■ Records
:::
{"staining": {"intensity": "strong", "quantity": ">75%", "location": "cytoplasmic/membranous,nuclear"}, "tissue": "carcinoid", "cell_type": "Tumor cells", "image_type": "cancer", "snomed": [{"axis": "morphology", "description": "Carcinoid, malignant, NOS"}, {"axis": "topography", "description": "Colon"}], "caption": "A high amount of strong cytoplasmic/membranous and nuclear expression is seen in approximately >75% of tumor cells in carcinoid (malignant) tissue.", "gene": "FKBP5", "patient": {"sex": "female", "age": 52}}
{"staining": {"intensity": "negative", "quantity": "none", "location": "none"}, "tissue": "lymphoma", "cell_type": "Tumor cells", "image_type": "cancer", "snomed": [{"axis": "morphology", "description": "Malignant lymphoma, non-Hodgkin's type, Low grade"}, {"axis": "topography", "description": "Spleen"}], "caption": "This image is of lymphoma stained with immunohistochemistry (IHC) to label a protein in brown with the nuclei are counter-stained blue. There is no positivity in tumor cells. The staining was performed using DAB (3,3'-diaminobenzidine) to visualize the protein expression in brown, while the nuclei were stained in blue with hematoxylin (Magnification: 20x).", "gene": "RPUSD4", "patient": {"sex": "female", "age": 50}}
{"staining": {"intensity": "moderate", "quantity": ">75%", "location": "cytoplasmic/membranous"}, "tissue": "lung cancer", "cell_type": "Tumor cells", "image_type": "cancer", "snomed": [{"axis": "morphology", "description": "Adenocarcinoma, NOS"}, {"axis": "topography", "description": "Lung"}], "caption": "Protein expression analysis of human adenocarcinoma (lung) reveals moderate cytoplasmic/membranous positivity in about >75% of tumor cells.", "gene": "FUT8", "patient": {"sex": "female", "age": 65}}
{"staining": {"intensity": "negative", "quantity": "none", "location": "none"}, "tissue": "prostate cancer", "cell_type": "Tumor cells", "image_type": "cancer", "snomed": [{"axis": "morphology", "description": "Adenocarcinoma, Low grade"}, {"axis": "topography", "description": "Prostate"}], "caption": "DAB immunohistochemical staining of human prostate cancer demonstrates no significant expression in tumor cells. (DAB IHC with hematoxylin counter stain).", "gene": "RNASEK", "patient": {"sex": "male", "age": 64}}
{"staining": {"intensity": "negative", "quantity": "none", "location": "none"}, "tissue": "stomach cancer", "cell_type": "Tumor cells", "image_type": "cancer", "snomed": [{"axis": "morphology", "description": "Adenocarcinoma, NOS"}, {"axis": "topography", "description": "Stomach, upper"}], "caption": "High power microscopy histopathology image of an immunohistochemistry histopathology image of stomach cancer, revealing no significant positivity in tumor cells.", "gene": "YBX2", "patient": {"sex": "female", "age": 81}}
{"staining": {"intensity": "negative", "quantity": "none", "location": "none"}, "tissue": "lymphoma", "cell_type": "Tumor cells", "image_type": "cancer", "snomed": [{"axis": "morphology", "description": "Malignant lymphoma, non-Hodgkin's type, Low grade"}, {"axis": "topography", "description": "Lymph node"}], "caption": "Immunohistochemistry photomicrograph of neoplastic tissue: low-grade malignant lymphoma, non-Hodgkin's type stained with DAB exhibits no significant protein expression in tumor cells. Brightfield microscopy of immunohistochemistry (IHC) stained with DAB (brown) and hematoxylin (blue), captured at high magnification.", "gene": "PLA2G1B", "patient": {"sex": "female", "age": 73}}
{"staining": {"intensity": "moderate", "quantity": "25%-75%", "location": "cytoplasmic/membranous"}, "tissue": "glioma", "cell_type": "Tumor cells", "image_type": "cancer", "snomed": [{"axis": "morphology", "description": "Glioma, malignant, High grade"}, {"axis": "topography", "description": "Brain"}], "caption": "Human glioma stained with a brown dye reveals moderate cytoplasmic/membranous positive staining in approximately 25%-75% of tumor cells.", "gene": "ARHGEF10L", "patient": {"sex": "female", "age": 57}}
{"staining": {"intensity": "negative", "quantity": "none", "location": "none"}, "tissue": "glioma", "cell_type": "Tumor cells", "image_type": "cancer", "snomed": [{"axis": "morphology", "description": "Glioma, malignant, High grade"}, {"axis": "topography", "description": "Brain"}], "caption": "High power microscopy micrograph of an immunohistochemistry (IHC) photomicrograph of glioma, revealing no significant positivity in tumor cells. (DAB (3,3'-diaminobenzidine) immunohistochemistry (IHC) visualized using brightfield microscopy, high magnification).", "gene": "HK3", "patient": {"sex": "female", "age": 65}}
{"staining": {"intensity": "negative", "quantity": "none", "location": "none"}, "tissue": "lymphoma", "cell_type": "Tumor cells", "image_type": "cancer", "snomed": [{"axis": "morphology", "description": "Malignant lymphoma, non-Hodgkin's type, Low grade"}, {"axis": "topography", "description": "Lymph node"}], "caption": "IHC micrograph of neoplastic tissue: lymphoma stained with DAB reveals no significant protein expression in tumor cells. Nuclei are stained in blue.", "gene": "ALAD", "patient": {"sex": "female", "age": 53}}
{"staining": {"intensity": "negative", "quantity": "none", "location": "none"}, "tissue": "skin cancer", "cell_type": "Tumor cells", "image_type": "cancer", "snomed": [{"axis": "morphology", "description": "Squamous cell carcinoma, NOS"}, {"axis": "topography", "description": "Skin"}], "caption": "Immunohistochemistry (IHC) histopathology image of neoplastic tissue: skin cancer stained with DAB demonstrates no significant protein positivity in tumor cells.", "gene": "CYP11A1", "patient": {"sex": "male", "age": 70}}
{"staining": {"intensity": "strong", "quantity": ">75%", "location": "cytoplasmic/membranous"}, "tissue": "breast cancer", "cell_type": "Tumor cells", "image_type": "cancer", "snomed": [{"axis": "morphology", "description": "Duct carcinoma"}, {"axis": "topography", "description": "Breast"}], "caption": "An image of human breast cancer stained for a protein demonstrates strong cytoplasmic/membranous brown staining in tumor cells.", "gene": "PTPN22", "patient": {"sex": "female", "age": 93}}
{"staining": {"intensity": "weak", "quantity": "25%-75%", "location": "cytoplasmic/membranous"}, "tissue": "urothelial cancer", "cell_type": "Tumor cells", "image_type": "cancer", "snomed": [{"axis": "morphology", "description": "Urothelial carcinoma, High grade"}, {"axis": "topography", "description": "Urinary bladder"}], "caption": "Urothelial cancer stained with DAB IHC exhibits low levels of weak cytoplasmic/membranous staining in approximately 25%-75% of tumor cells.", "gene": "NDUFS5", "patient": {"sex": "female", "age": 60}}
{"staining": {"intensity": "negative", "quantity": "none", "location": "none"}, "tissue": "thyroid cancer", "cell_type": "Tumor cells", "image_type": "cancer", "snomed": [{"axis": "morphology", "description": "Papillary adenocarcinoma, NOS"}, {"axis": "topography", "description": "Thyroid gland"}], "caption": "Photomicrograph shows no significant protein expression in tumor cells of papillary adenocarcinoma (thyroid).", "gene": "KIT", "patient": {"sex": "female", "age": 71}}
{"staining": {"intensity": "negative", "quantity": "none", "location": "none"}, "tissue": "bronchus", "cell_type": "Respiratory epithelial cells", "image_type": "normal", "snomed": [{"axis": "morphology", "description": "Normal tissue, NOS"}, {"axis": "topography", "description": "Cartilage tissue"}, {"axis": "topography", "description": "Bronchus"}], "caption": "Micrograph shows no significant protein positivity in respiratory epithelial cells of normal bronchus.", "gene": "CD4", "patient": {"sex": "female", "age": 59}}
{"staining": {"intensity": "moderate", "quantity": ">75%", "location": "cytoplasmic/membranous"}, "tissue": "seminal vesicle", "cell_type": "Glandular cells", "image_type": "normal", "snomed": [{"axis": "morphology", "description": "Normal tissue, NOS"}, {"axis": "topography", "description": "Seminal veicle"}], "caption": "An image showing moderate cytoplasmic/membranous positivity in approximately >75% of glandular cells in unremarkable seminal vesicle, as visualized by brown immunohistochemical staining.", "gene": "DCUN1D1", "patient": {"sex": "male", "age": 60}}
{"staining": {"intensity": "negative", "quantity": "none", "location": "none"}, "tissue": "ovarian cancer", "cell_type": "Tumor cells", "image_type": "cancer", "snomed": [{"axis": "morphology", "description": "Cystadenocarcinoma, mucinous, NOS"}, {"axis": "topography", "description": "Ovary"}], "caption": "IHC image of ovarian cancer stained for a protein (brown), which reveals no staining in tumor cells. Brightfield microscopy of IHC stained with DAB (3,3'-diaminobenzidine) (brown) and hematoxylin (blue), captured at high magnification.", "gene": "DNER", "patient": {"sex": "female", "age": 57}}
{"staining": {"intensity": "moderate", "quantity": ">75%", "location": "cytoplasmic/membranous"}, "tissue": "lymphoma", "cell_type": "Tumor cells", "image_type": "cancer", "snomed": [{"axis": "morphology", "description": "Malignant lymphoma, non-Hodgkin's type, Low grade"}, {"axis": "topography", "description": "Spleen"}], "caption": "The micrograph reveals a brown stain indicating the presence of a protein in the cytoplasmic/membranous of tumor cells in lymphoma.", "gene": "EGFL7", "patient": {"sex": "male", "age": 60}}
:::
■ What to do
Retype only the stretch of lines above starting at the one with "image of human" and stopping at the one with "with DAB IHC", exactly as written, with both kept.

■ Task response
{"staining": {"intensity": "strong", "quantity": ">75%", "location": "cytoplasmic/membranous"}, "tissue": "breast cancer", "cell_type": "Tumor cells", "image_type": "cancer", "snomed": [{"axis": "morphology", "description": "Duct carcinoma"}, {"axis": "topography", "description": "Breast"}], "caption": "An image of human breast cancer stained for a protein demonstrates strong cytoplasmic/membranous brown staining in tumor cells.", "gene": "PTPN22", "patient": {"sex": "female", "age": 93}}
{"staining": {"intensity": "weak", "quantity": "25%-75%", "location": "cytoplasmic/membranous"}, "tissue": "urothelial cancer", "cell_type": "Tumor cells", "image_type": "cancer", "snomed": [{"axis": "morphology", "description": "Urothelial carcinoma, High grade"}, {"axis": "topography", "description": "Urinary bladder"}], "caption": "Urothelial cancer stained with DAB IHC exhibits low levels of weak cytoplasmic/membranous staining in approximately 25%-75% of tumor cells.", "gene": "NDUFS5", "patient": {"sex": "female", "age": 60}}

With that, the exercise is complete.